Organisations trade pay hikes for higher designations subtly, through negotiations with the employees concerned, says Kris Lakshmikanth, founder CEO and managing director of Bangalore-based recruitment firm HeadHunter India Pvt Ltd. “A salesman’s job is the same as that of a sales executive. But the term ‘executive’ carries more weight in the society and so, organisations have been using it freely,” says Lakshmikanth.

Consider the example of Mumbai professional Pooja Sharma. Earlier, this 24-year-old public relations professional’s visiting cards showed her as a ‘consultant’. Last week, they were replaced by new ones that describe her as a ‘senior account executive’.

The designation jump hasn’t translated into a big pay jump for Sharma. Earlier, she would get Rs 25,000 monthly and now Rs 28,500. Sharma wanted at least Rs 30,000 after the appraisals but Rs 1,500 monthly proved to be the price for a fancier profile. “Senior account executive sounds better than consultant, and this helps as I have to exchange cards with people,” she says.

Rs 1,500 for Sharma means a big cost benefit for her company.

Marcel Parkar, chairman of HR solutions provider Ikya Human Capital Solutions, reveals that companies save as much as 20-30% if they use this strategy on several employees. He adds that the lines between designations are often blurred and no clear-cut job profile matches the reworked designation.

“Promotions nowadays don’t really mean a change in responsibility. It doesn’t matter to the company whether they have 10 people working as senior executives or 20.”

The tool helps in lateral recruitments too. Instead of giving the 30% pay hike that candidates demand, companies offer a healthier designation and a 27-28% hike. High attrition rates are giving the trend further traction. Aadith Vikram, the managing director of online recruitment site WhereIsMyBoss.com, observes that junior and mid-level employees chase fancy designations. “Different sectors, from banking to insurance to retail to information technology, are facing attrition rates of between 14% and 25%. In addition, there is limited supply of talented people. Employees stick with companies if they get promotions,” Vikram adds.

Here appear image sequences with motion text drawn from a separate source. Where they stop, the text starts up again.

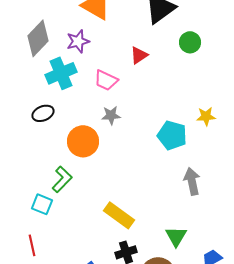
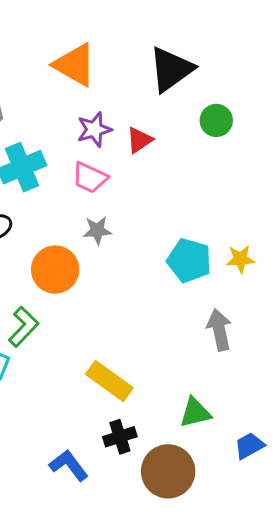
purple star: (78, 41) -> (94, 130), moved
yellow star: (206, 116) -> (240, 259), moved
green triangle: (176, 236) -> (195, 413), turned 45

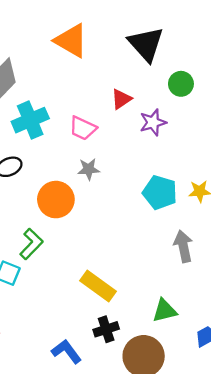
black triangle: (171, 69) -> (146, 44), turned -36
purple star: (94, 130) -> (153, 122), moved

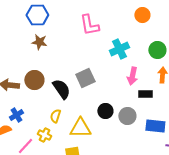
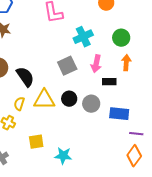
gray square: (85, 78) -> (67, 66), moved
yellow triangle: (80, 128) -> (44, 100), moved

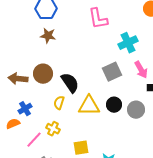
pink arrow: (96, 64) -> (141, 70), turned -42
yellow semicircle: (19, 104) -> (59, 103), moved

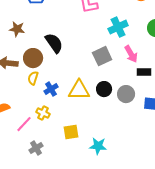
brown star: (48, 36) -> (17, 29), moved
black semicircle: (70, 83) -> (54, 43), moved
yellow semicircle: (59, 103) -> (33, 78), moved
blue cross: (25, 109) -> (51, 89), moved

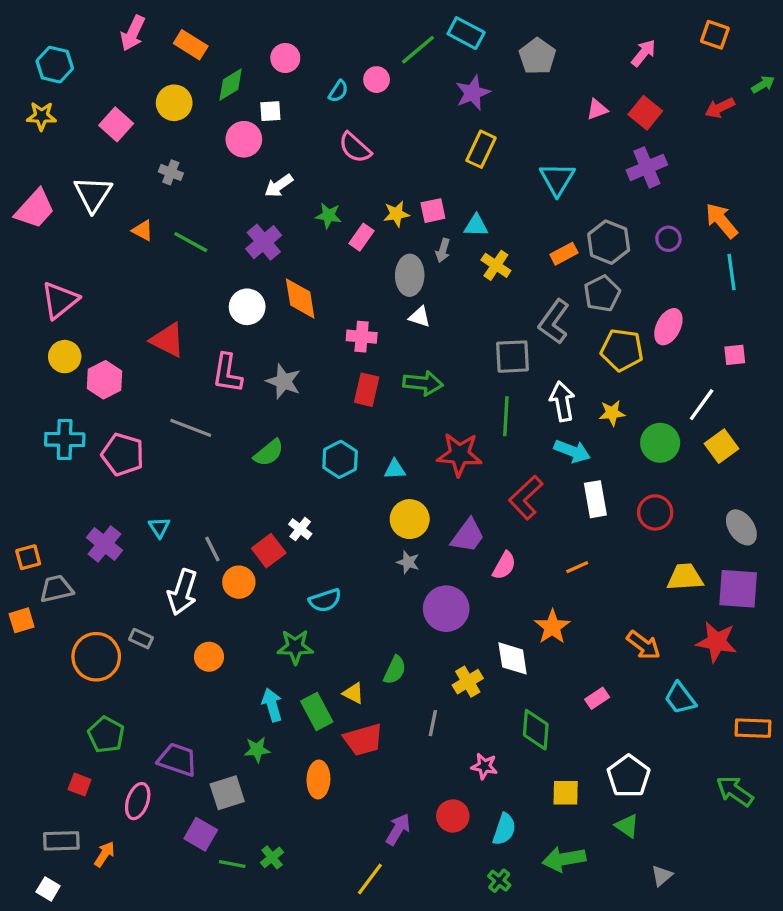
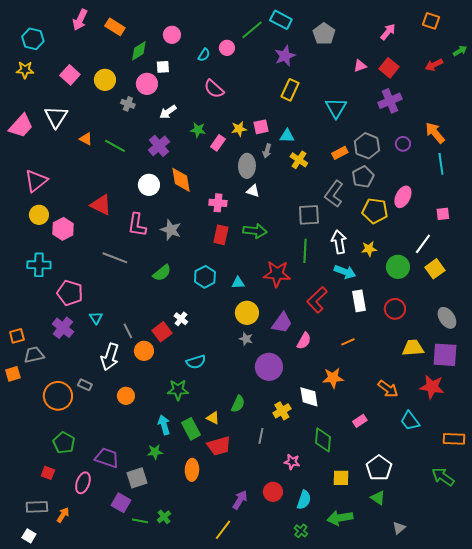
yellow circle: (174, 103) -> (105, 80), moved
gray cross: (171, 172) -> (128, 104), moved
pink pentagon: (123, 454) -> (70, 293), moved
orange star: (552, 627) -> (333, 378), turned 30

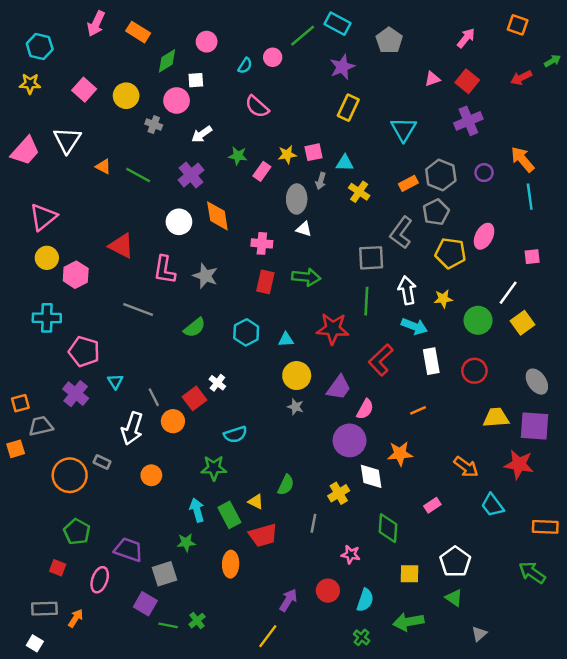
purple circle: (269, 367) -> (350, 440), moved

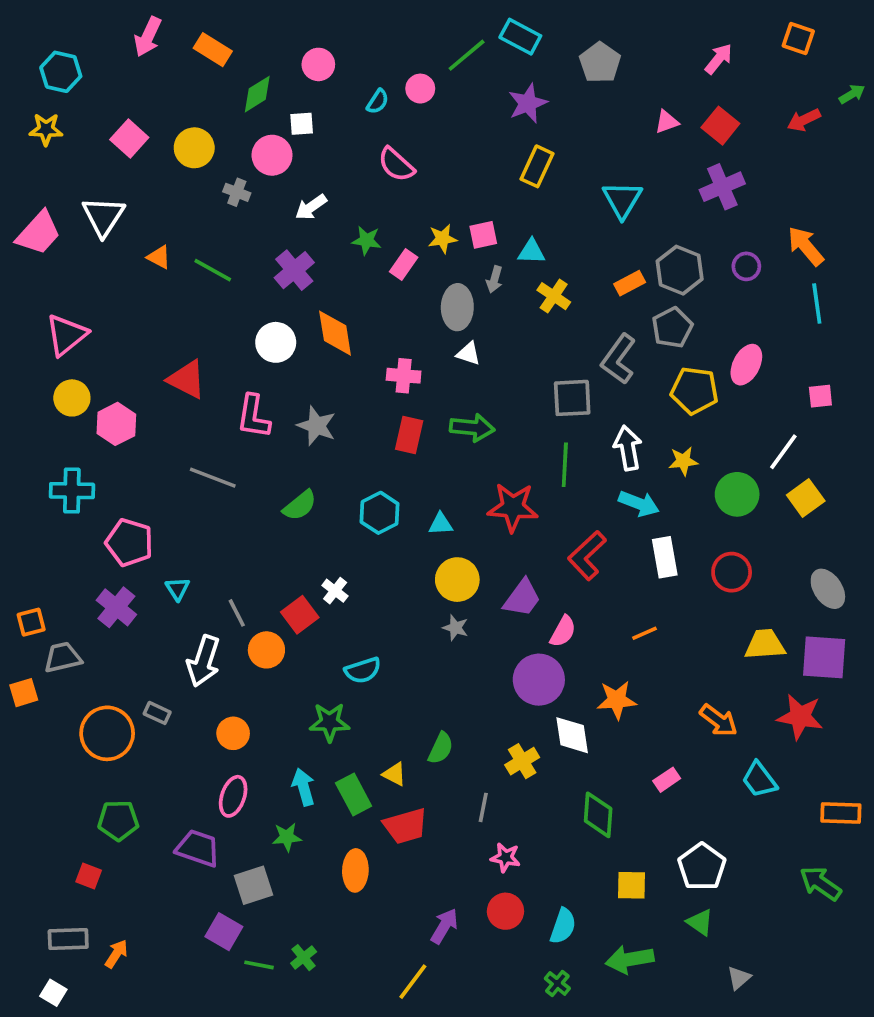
green pentagon: (77, 532) -> (118, 820), turned -30
pink star: (351, 555) -> (505, 857), moved
pink ellipse: (100, 580) -> (233, 796), moved

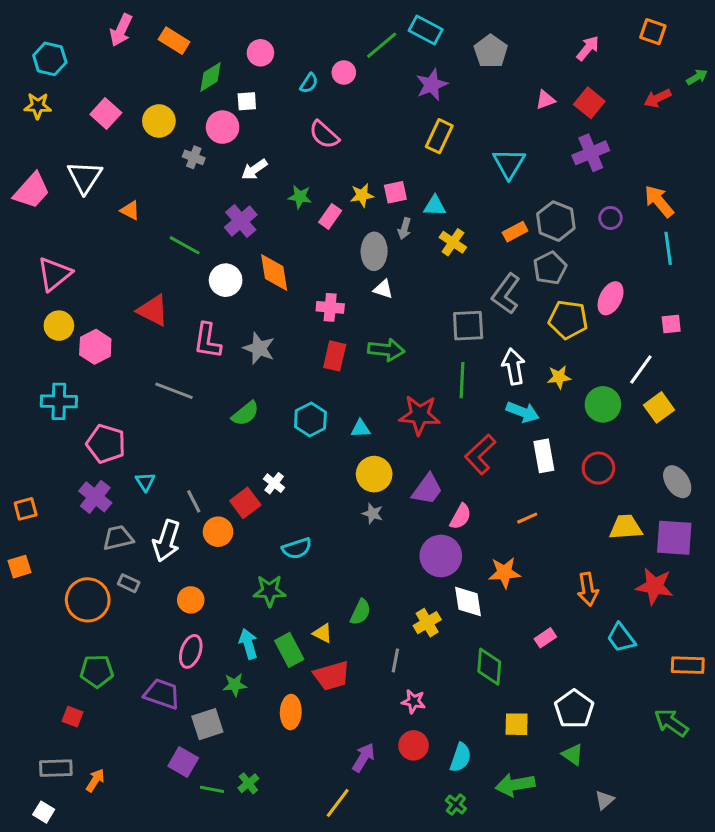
green line: (213, 270) -> (185, 245), moved
gray trapezoid: (63, 657) -> (118, 538), moved
orange arrow: (719, 720) -> (588, 589), turned 44

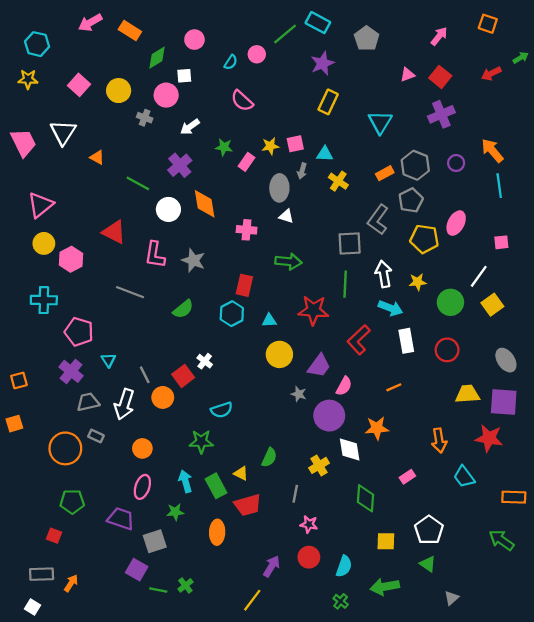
pink arrow: (121, 30) -> (90, 23), turned 35
pink trapezoid: (32, 191) -> (23, 143), turned -68
red rectangle: (335, 356) -> (244, 285), moved
gray star: (373, 514) -> (299, 394), moved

Expectedly, companies are unwilling to admit to this practice. Bharti AXA Life Insurance’s HR director Priya Ranjan claims the practice is more common in fields that require client interaction, for example, customer service.

Some like Sucharita Palepu, head of talent management group at Satyam Computer Services, see this as a way of constantly creating excitement around a job profile. “People won’t mind a lower salary if the role offered is good,” Palepu says. Both Ranjan and Palepu, however, assert that their organisations don’t indulge in the practice.

So how can an employee differentiate between a real promotion and a strategic promotion? The solution lies in not getting overly optimistic about a new designation. “See if the new designation clearly includes tasks in addition to those in the earlier job profile,” says Vikram.